Tweet |
Karakurt, insanoğlunun, özellikle günümüzde bilimin ve teknolojinin hızla ilerlemesiyle birlikte, güç dengeleri savaşının bambaşka boyutlara taşındığını belirtti. Ekonomik, askeri, biyolojik ve siber saldırıların artık yeni tehdit unsurları haline geldiğini vurgulayan Karakurt, dünya üzerindeki güç dengelerini elinde tutan toplumların, zekalarını ve teknolojik yetkinliklerini kullanarak bu risklerle başa çıkabildiğini ifade etti.
Karakurt, “Üst Akıl Sahipleri” olarak nitelendirdiği, 100-110 IQ ortalamasına sahip toplumların, çıkarları doğrultusunda tehdit hissettiklerinde düşman gördüklerini eleyebilme becerisi geliştirdiğini belirtti. Bu durumda, sorgulama bilincinden uzak, analiz yapamayan ve düşük zeka ortalamasına sahip toplumların, bu üst akıl sahipleri karşısında açık hedef haline geldiğini kaydetti.
Ali Karakurt, ülkemizin ve geleceğimizin güvence altına alınabilmesi için, çağdaş ve sorgulayıcı bir eğitim modeli geliştirmenin öncelik olduğunu vurguladı. Karakurt, “Bu nedenle ülkemizi bir bilgi toplumuna dönüştürmek, geleceğimizi güvenceye almanın en önemli unsurudur. Bilgiye dayalı, sorgulayan ve araştıran bir toplum yapısı kurmak, potansiyel tehditlere karşı en büyük güvencemiz olacaktır,” dedi.

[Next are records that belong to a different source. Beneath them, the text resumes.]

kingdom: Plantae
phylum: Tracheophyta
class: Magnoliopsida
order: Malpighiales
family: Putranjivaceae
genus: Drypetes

Karakurt ayrıca Lübnan'da meydana gelen patlamalara da değinerek, Hizbullah üyelerinin kullandığı cihazların patlaması sonucu yaşanan can kayıplarına dikkat çekti. Patlamalardan İsrail’in sorumlu tutulduğunu belirten Karakurt, bölgedeki çatışmaların, uluslararası dengelerin nasıl tehlikeli boyutlara ulaşabileceğini bir kez daha gösterdiğini ifade etti.